#### WHAT THE EXERCISE ASKS
Transcribe the records below word for word, beginning with the first line and stopping after the line that contains "Figure 1. Clonal"; pictures are not part of the copy.

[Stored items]
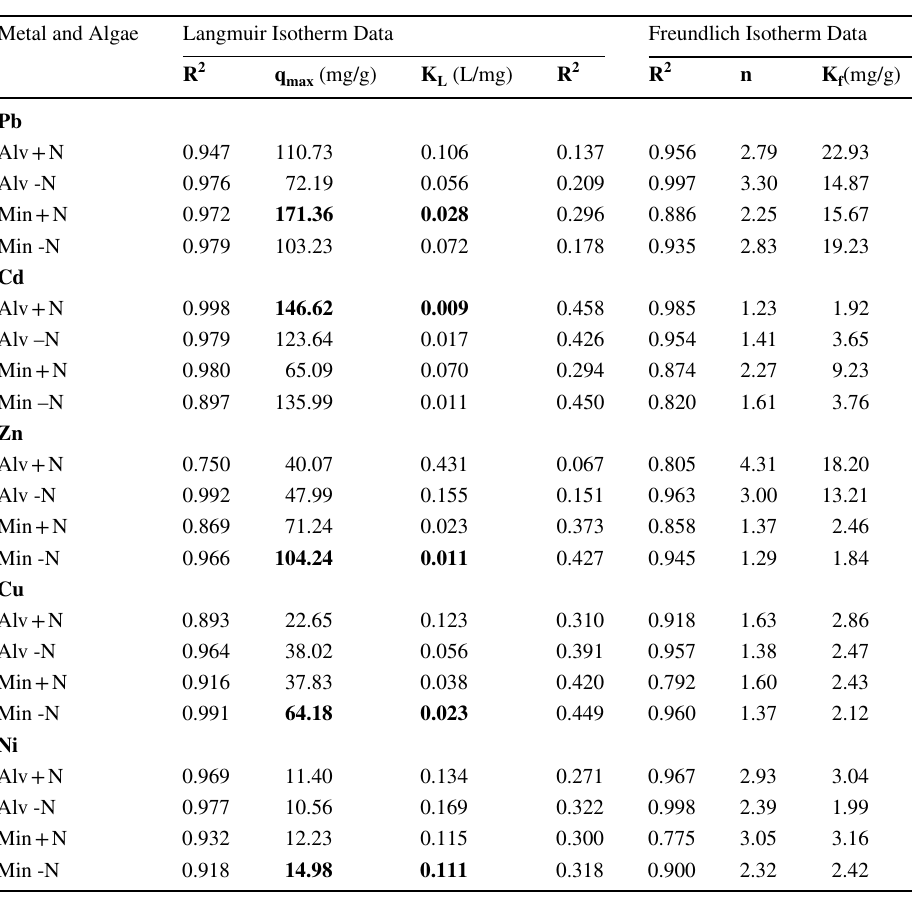
Metal and Algae Langmuir Isotherm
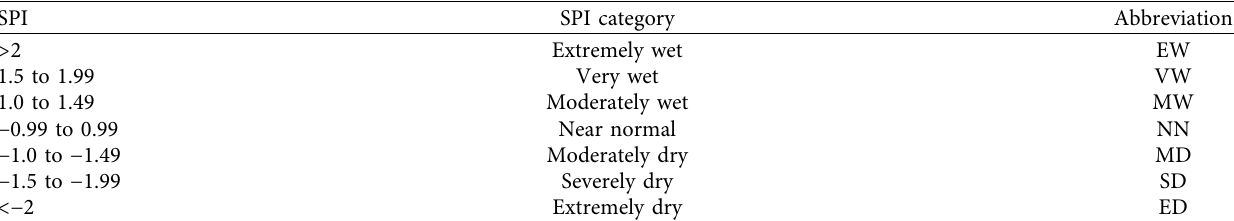
Figure 1: Study area and stations: Yes¸ilırmak Basin, Kızılırmak Basin, and Konya Closed Basin (shown as within the green, red, and blue boundaries, respectively). Table 2: Drought classes based on SPI values.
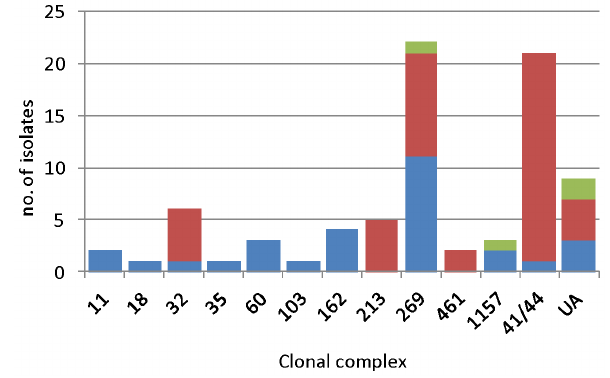
Figure 1. Clonal complex distribution of the combinations of hmbR and hpuA genes among a representative panel of English, Welsh and Northern Irish invasive serogroup B meningococcal isolates collected from 2008–2011. Blue bars indicate hmbR:hpuA , red bars indicate hmbR -only and green bars indicate hpuA -only. UA= unassigned STs.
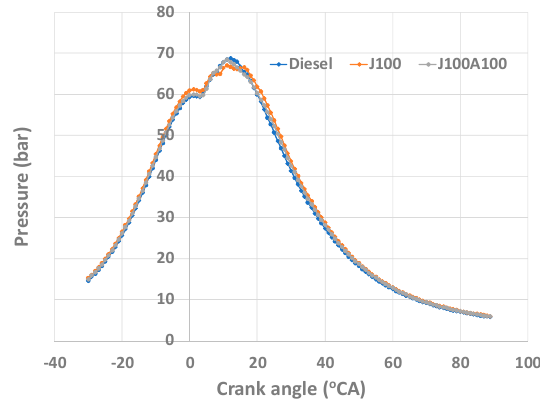
Energies 2019 , 12 , x FOR PEER REVIEW Figure 12. Cylinder pressure at 100% Load. Figure 12. Cylinder pressure at 100% Load. Figure 12. Cylinder pressure at 100% Load.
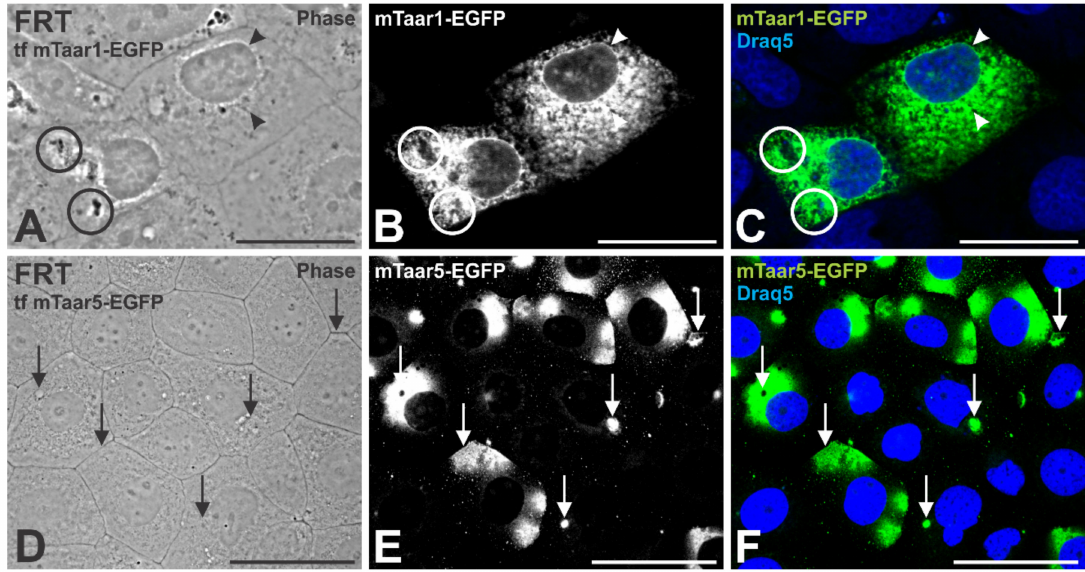
Figure 8. Transient expression of mTaar1-EGFP in Fisher rat thyroid (FRT) cells results in endoplasmic reticulum (ER) retention. ( A – C ) mTaar1-eGFP has a reticular localization in FRT cells (arrowheads), indicating mTaar1-EGFP (white in B , and green in C ) to be primarily confined to the ER when singly expressed in FRT cells. ( D – F ) FRT cells expressing mTaar5-EGFP revealed the protein (white in E , and green in F ) to frequently localize at cilia and the lateral borders between neighboring cells (arrows). Phase contrast ( A , D ) and corresponding single ( B , E ) and merged fluorescence micrographs ( C , F ) for mTaar-EGFP (green) and Draq5™ as nuclear counter-stain (blue) are shown. Circles highlight cell debris. Scale bars represents 20 µ m in ( A – C ) and 50 µ m in ( D – F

#### RESPONSE
Metal and Algae Langmuir Isotherm
Figure 1: Study area and stations: Yes¸ilırmak Basin, Kızılırmak Basin, and Konya Closed Basin (shown as within the green, red, and blue boundaries, respectively). Table 2: Drought classes based on SPI values.
Figure 1. Clonal complex distribution of the combinations of hmbR and hpuA genes among a representative panel of English, Welsh and Northern Irish invasive serogroup B meningococcal isolates collected from 2008–2011. Blue bars indicate hmbR:hpuA , red bars indicate hmbR -only and green bars indicate hpuA -only. UA= unassigned STs.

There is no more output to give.